Why in-sourcing doesn’t have to be anti-agency

Earlier in April, Lastminute’s chief commercial officer for media and partnerships, Alessandra Di Lorenzo said that its plans to launch a consultancy to help other brands take their media and marketing in-house wasn’t “anti-agency”.

However, research from our White Paper, Ahead of the Curve; Intelligent In-Sourcing for Long Term Shareholder Value, which is based on Dentsu Aegis Network’s research of more than 1,000 CMOs globally, shows that most clients actually feel the most effective way to deliver in-sourcing is through a collaborative process with the agency and client working together.

With this in mind, it does feel a little anti-agency. But it doesn’t have to.

We found that to deliver sustained value, in-sourcing programmes must:

· Align a company’s data strategy to its in-housing ambition. Data maturity is perhaps the most critical factor in any decision to in-source.

· Ensure investment in technology is driven by marketing capabilities and desired business outcomes. This will help close the gap between IT stakeholders and those charged with delivering long-term ROI from that investment.

· Address the potential risk of ROI erosion up front. Recognising that value resides in the implementation and use of the tech, rather than the tech itself.

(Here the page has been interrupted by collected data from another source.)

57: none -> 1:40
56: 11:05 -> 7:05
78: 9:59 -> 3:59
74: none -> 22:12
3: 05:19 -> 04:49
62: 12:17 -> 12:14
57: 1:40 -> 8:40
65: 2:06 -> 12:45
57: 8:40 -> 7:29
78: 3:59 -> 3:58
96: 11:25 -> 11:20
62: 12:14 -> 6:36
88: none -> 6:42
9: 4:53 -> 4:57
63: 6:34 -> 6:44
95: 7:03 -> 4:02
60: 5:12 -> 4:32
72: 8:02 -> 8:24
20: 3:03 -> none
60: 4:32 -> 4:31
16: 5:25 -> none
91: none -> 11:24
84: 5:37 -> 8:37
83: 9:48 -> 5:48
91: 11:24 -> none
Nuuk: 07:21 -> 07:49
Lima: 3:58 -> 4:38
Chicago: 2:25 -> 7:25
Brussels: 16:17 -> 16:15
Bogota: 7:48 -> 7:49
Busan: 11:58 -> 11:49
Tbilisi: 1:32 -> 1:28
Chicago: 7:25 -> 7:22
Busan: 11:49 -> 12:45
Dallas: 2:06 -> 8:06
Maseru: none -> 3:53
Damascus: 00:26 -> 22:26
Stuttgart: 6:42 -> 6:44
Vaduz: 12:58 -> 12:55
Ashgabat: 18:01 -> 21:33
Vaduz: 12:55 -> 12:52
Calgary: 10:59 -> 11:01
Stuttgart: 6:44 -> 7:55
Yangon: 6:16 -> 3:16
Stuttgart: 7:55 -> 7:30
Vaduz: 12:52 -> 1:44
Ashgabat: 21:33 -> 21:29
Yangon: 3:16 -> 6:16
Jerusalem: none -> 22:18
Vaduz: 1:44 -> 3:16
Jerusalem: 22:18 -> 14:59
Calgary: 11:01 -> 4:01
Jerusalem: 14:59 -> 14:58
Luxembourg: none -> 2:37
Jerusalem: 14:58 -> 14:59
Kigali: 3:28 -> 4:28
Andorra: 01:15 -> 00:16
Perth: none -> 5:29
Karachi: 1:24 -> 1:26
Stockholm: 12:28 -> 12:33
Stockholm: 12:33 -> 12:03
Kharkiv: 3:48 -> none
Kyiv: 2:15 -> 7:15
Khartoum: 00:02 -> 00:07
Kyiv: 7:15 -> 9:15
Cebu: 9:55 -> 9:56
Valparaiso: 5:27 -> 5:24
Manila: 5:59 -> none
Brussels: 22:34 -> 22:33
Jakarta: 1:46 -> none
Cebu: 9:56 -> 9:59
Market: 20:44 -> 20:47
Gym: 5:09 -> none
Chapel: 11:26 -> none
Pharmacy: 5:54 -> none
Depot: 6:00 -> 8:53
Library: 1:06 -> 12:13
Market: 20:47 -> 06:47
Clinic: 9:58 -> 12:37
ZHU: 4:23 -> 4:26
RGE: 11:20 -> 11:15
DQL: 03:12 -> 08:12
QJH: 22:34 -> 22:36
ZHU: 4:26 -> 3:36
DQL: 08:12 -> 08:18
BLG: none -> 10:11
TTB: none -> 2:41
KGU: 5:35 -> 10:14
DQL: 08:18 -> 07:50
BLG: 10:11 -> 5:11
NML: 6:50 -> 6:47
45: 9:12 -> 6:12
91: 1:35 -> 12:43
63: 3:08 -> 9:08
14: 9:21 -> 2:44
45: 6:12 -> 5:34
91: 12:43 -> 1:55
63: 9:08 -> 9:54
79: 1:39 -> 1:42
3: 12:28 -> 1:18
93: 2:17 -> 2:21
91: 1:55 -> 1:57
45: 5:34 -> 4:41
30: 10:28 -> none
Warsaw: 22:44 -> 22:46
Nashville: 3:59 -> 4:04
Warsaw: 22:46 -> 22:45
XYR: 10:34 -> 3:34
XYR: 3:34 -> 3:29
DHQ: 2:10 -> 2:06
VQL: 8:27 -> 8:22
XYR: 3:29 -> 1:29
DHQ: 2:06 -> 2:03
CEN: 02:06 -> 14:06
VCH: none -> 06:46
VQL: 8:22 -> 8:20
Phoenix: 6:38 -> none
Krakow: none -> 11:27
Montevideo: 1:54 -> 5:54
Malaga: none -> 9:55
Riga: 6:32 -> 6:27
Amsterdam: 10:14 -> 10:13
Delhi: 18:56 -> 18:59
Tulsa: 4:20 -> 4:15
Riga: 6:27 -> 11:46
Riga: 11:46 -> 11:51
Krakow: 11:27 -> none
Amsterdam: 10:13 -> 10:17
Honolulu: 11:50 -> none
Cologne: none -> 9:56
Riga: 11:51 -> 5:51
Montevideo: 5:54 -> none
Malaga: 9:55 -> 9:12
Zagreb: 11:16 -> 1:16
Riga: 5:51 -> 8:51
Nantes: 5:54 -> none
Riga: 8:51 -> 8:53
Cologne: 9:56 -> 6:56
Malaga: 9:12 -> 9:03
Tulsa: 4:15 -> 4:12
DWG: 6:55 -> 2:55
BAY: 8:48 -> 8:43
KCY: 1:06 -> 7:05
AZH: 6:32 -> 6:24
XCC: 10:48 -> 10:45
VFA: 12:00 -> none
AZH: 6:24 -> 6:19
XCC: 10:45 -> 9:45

This requires a new way of thinking about the agency-client model, built on true partnership and honest conversations — recognising respective expertise and capability of both parties and allowing marketers to access agency talent more flexibly.

One of the major points of a media agency’s existence is to bring the benefit of the multiplicity of what we do. We adapt and replay what we have learnt to different situations, we have an unrivaled view of different client models, across different levels of marketing maturity, types of operations and sectors.

We understand technology, but more importantly, the media and marketing capabilities that those technologies must enable. We also understand — because we see it first-hand — that talent skills and market knowledge are critical.

Delivering true in-sourcing requires dedicated resource with a broad range of skills across many specialisms. For example, knowledge of:

  • Each market’s inventory landscape (publishers, Supply-Side Platforms, formats, etc.)
  • The best application of available data
  • Brand safety capabilities across Demand Side Platforms (DSP) and ad verification partners.

All of these capabilities that brands handling in-sourcing themselves are currently building have been agency’s core competence for decades, so it makes sense to bring this together with a client’s needs.

As the architects of people’s overall experience of a brand, Media agencies are in a unique position to understand exactly what data and technology must enable in terms of media and marketing’s contribution to business outcomes. Situations may vary widely across organisations depending on their size and industry, as well as their digital maturity, but in conversations with current clients and new business prospects, it’s clear that a more intelligent mode of agency partnership needs to be fostered.

Making in-sourcing sustainable is, most often, a question of finding, retaining and developing talent and market knowledge. By a distance, from our survey, this is what clients identify as the biggest challenge and is driving new ways of thinking about client–agency partnerships, where agencies’ strengths are coupled with the expertise in client teams.